Her work has been widely exhibited in major national and international museums, including in solo exhibitions at the Scottsdale Museum of Contemporary Art in Arizona (2010), Smithsonian American Art Museum in Washington DC (2009), the Fabric Workshop and Museum in Philadelphia (2006), and Projects at The Museum of Modern Art in New York (2004).

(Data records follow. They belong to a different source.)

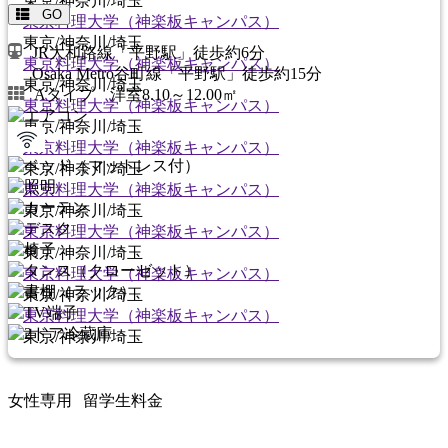
東京/神奈川/埼玉
GO
東京料理大学（神楽板キャンパス）
東京/神奈川/埼玉
JR大和路線「平野駅」徒歩約6分
東京料理大学（神楽板キャンパス）
Osaka Metro谷町線「平野駅」徒歩約15分
東京/神奈川/埼玉
Aタイプ 洋室8.10～12.00㎡
東京料理大学（神楽板キャンパス）
東京/神奈川/埼玉
東京料理大学（神楽板キャンパス）
東京/神奈川/埼玉
東京料理大学（神楽板キャンパス）
東京/神奈川/埼玉
東京料理大学（神楽板キャンパス）
東京/神奈川/埼玉
東京料理大学（神楽板キャンパス）
東京/神奈川/埼玉
東京料理大学（神楽板キャンパス）
東京/神奈川/埼玉
女性専用
留学生料金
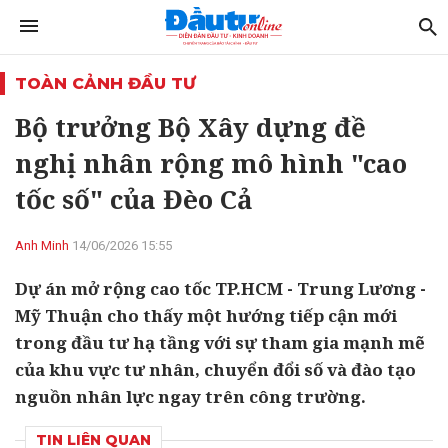
TOÀN CẢNH ĐẦU TƯ
Bộ trưởng Bộ Xây dựng đề
nghị nhân rộng mô hình "cao
tốc số" của Đèo Cả
Anh Minh
14/06/2026 15:55
Dự án mở rộng cao tốc TP.HCM - Trung Lương -
Mỹ Thuận cho thấy một hướng tiếp cận mới
trong đầu tư hạ tầng với sự tham gia mạnh mẽ
của khu vực tư nhân, chuyển đổi số và đào tạo
nguồn nhân lực ngay trên công trường.
TIN LIÊN QUAN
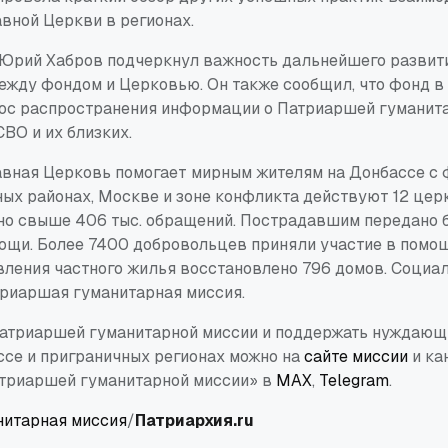
вной Церкви в регионах.
 Юрий Хабров подчеркнул важность дальнейшего развит
ежду фондом и Церковью. Он также сообщил, что фонд 
ос распространения информации о Патриаршей гуманит
ВО и их близких.
вная Церковь помогает мирным жителям на Донбассе с
чных районах, Москве и зоне конфликта действуют 12 це
но свыше 406 тыс. обращений. Пострадавшим передано 
ощи. Более 7400 добровольцев приняли участие в помощ
вления частного жилья восстановлено 796 домов. Соци
риаршая гуманитарная миссия.
Патриаршей гуманитарной миссии и поддержать нуждающ
ссе и приграничных регионах можно на
сайте миссии
и ка
триаршей гуманитарной миссии» в
MAX
,
Telegram
.
нитарная миссия
/
Патриархия.
ru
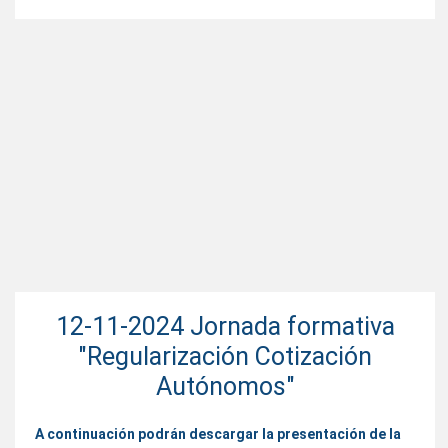
12-11-2024 Jornada formativa
"Regularización Cotización
Autónomos"
A continuación podrán descargar la presentación de la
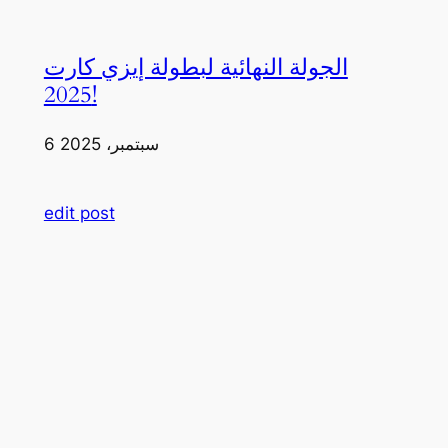
الجولة النهائية لبطولة إيزي كارت
2025!
6 سبتمبر، 2025
edit post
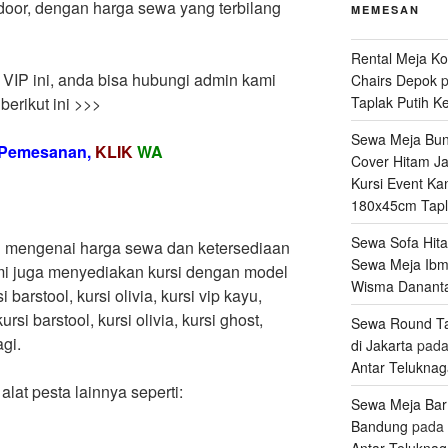
door, dengan harga sewa yang terbilang
MEMESAN
Rental Meja Ko
VIP ini, anda bisa hubungi admin kami
Chairs Depok
p
Taplak Putih K
berikut ini >>>
Sewa Meja Bund
& Pemesanan,
KLIK
WA
Cover Hitam Ja
Kursi Event Ka
180x45cm Tapl
Sewa Sofa Hita
g mengenai harga sewa dan ketersediaan
Sewa Meja Ibm
mi juga menyediakan kursi dengan model
Wisma Danant
i barstool, kursi olivia, kursi vip kayu,
ursi barstool, kursi olivia, kursi ghost,
Sewa Round Ta
agi.
di Jakarta
pad
Antar Telukna
alat pesta lainnya seperti:
Sewa Meja Bar
Bandung
pada
Antar Telukna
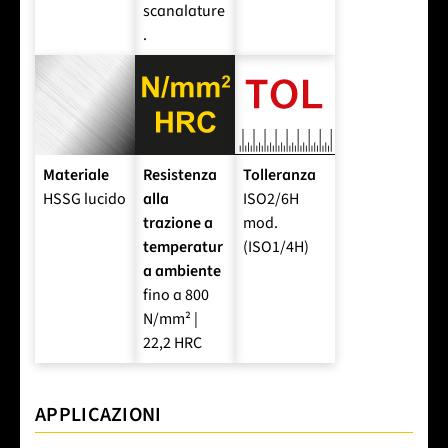
scanalature
.
Materiale
Resistenza
Tolleranza
HSSG lucido
alla
ISO2/6H
trazione a
mod.
temperatur
(ISO1/4H)
a ambiente
fino a 800
N/mm² |
22,2 HRC
APPLICAZIONI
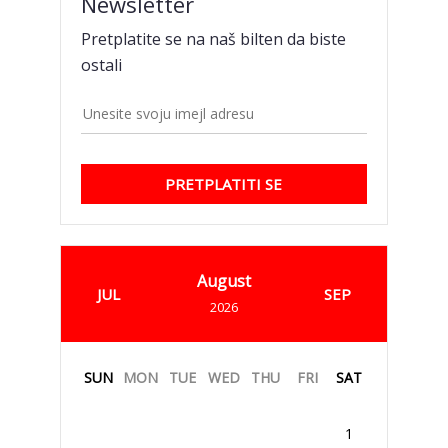
Newsletter
Pretplatite se na naš bilten da biste
ostali
PRETPLATITI SE
August
JUL
SEP
2026
SUN
MON
TUE
WED
THU
FRI
SAT
1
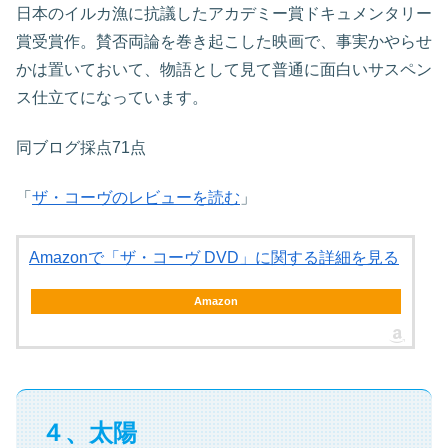
日本のイルカ漁に抗議したアカデミー賞ドキュメンタリー
賞受賞作。賛否両論を巻き起こした映画で、事実かやらせ
かは置いておいて、物語として見て普通に面白いサスペン
ス仕立てになっています。
同ブログ採点71点
「
ザ・コーヴのレビューを読む
」
Amazonで「ザ・コーヴ DVD」に関する詳細を見る
Amazon
４、太陽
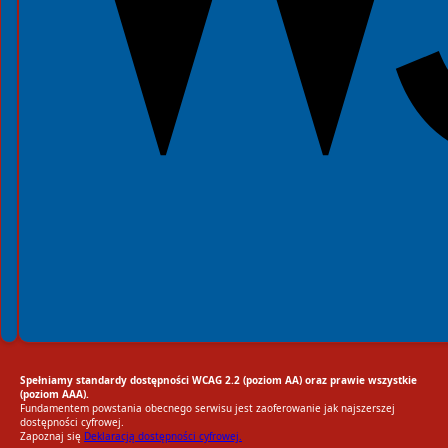
Spełniamy standardy dostępności WCAG 2.2 (poziom AA) oraz prawie wszystkie
(poziom AAA).
Fundamentem powstania obecnego serwisu jest zaoferowanie jak najszerszej
dostępności cyfrowej.
Zapoznaj się
Deklaracją dostępności cyfrowej.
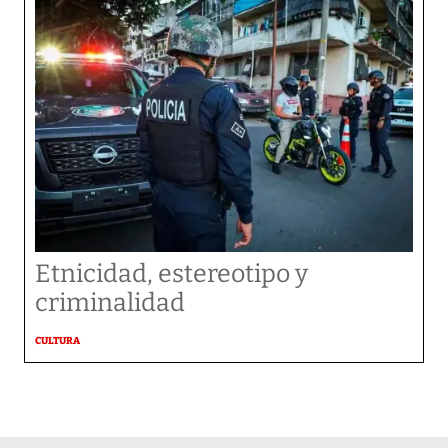
Etnicidad, estereotipo y
criminalidad
CULTURA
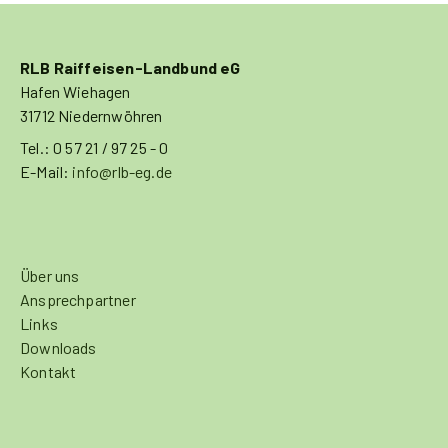
RLB Raiffeisen-Landbund eG
Hafen Wiehagen
31712 Niedernwöhren
Tel.: 0 57 21 / 97 25 - 0
E-Mail:
info@rlb-eg.de
Über uns
Ansprechpartner
Links
Downloads
Kontakt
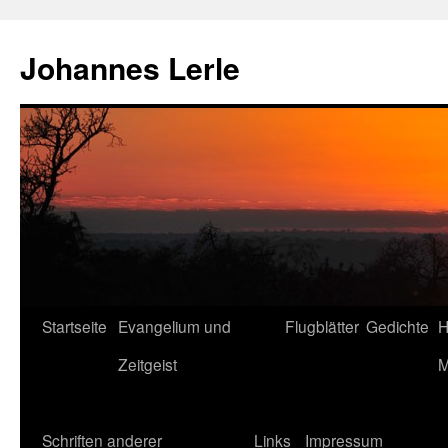
Zum
Inhalt
Johannes Lerle
springen
Startseite
Evangelium und
Flugblätter
Gedichte
H
Zeitgeist
M
Schriften anderer
Links
Impressum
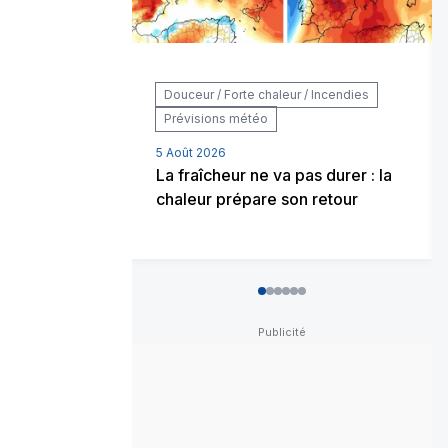
Douceur / Forte chaleur / Incendies
Prévisions météo
5 Août 2026
La fraîcheur ne va pas durer : la
chaleur prépare son retour
0
1
2
3
4
5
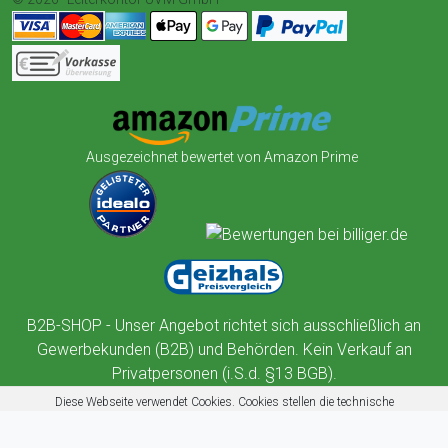
Ausgezeichnet bewertet von Amazon Prime
B2B-SHOP - Unser Angebot richtet sich ausschließlich an
Gewerbekunden (B2B) und Behörden. Kein Verkauf an
Privatpersonen (i.S.d. §13 BGB).
Diese Webseite verwendet Cookies. Cookies stellen die technische
Funktionalität dieser Website sicher. Außerdem nutzt diese Website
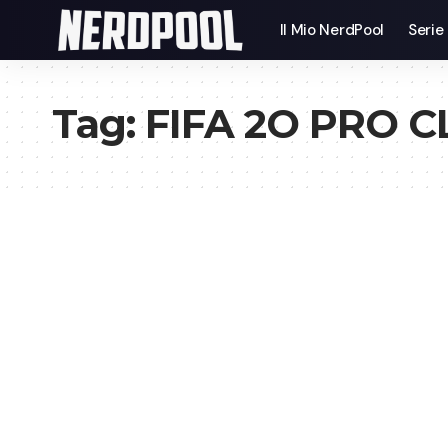
Il Mio NerdPool
Serie
Tag:
FIFA 2O PRO 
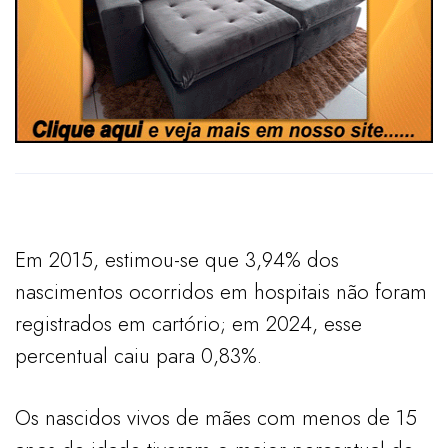
Em 2015, estimou-se que 3,94% dos
nascimentos ocorridos em hospitais não foram
registrados em cartório; em 2024, esse
percentual caiu para 0,83%.
Os nascidos vivos de mães com menos de 15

Other venues have been the New Museum of Contemporary Art, the Museum of Art and Design, the Museum of Fine Arts, Houston, the Museum of Fine Arts, Boston, Asia Society and Museum, The Brooklyn Museum, Sculpture Center, Socrates Sculpture Park, and Frederieke Taylor Gallery in New York City. Site-specific permanent installations have been commissioned by the US General Services Administration Art in Architecture Award, New York City's Percent for the Arts and MTA Art for Transit. She has received numerous awards, including the New York Foundation for the Arts Fellowship in Architecture / Environmental Structures (2008) and Sculpture (2003), Pollock-Krasner Foundation Grant, and Louis Comfort Tiffany Foundation Biennial Art Award. Her works have been featured in many publications, including Frieze Art, Flash Art, Tema Celeste, Art in America, Sculpture Magazine, Artnews, and The New York Times.
Born in Seoul, South Korea and raised in the United States, Shin attended the Skowhegan School of Painting and Sculpture in 1999 and received a BFA and MS from Pratt Institute in Brooklyn. She lives and works in New York City.